Governor budgets for bridge repairs

A bridge collapse in Minnesota last summer raised concerns about the country’s aging infrastructure.

A bridge collapse in Minnesota last summer raised concerns about the country’s aging infrastructure.

This fall, the New York State Department of Transportation reported that about 12 percent of the highway bridges in the state are classified as structurally deficient, while another 26 percent are classified as functionally obsolete.

In an effort to address this issue, Gov. Eliot Spitzer’s 2008-09 state budget dedicates $140 million to upgrade state and local bridges. This project would be funded by increasing the annual auto insurance fee from $5 to $20.

Specifically, the new revenues will provide $13 million for 10 state Department of Transportation bridge maintenance crews to perform year-round bridge inspection repairs, $67 million for maintenance and capital contracts on state bridges and $60 million for capital grants to municipalities to enhance the maintenance and repair of local bridges. Overall, 339 new positions would be created to support the state and local bridge preservation program.

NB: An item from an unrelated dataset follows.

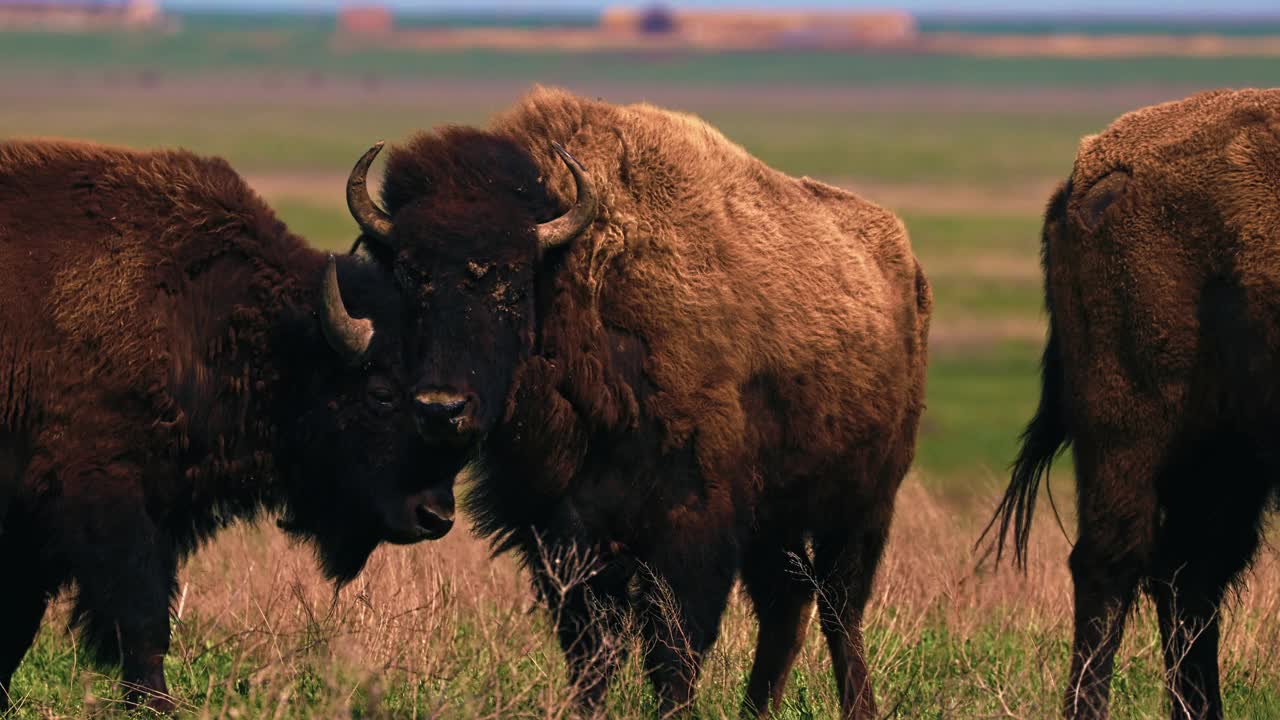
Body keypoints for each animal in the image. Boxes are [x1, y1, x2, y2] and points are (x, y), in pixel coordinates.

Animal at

Steve Stallmer, executive director for member services of the New York state chapter of the Associated General Contractors of America, a group that advocates for increased spending on transportation infrastructure, said his group is awaiting more details on the budget, but “we did see some things we definitely like. The state is making a commitment to shoring up bridge conditions. We were pushing the state to take action before the Minnesota tragedy.”

The budget also provides $30 million to improve the speed and reliability of Amtrak connections between upstate New York and New York City. A spokesman for the state Division of Budget said the state has yet to determine exactly where those improvements will be made.

Bruce Becker, a spokesman for the Empire State Passengers Association, which advocates for fast, reliable rail service, said the group is pleased that the budget includes funding for rail service.

“There’s certainly much to be done,” he said.

Last year, the state committed $22 million to improving rail service between New York City and the Capital Region; at the Rensselaer train station, a fourth track will be added to reduce the time needed to turn trains around for the return trip downstate. Another $6 million will be spent at the Hudson train station.

“We hope [the funding in next year’s budget] will be used wisely and on other projects,” Becker said. He suggested a second track be built between Schenectady and Rensselaer to “eliminate that bottleneck.

“A prevalent problem with Amtrak is its reliability,” he said.

Becker added that the state should look at rail projects throughout the state, not just between Albany and New York City.

Overall, Spitzer’s proposed Department of Transportation budget for 2008-09 is $7.72 billion; in 2007-08, the state appropriated $7.35 billion. The proposed budget also allocates a record level of aid — $173 million — to the Metropolitan Transit Authority.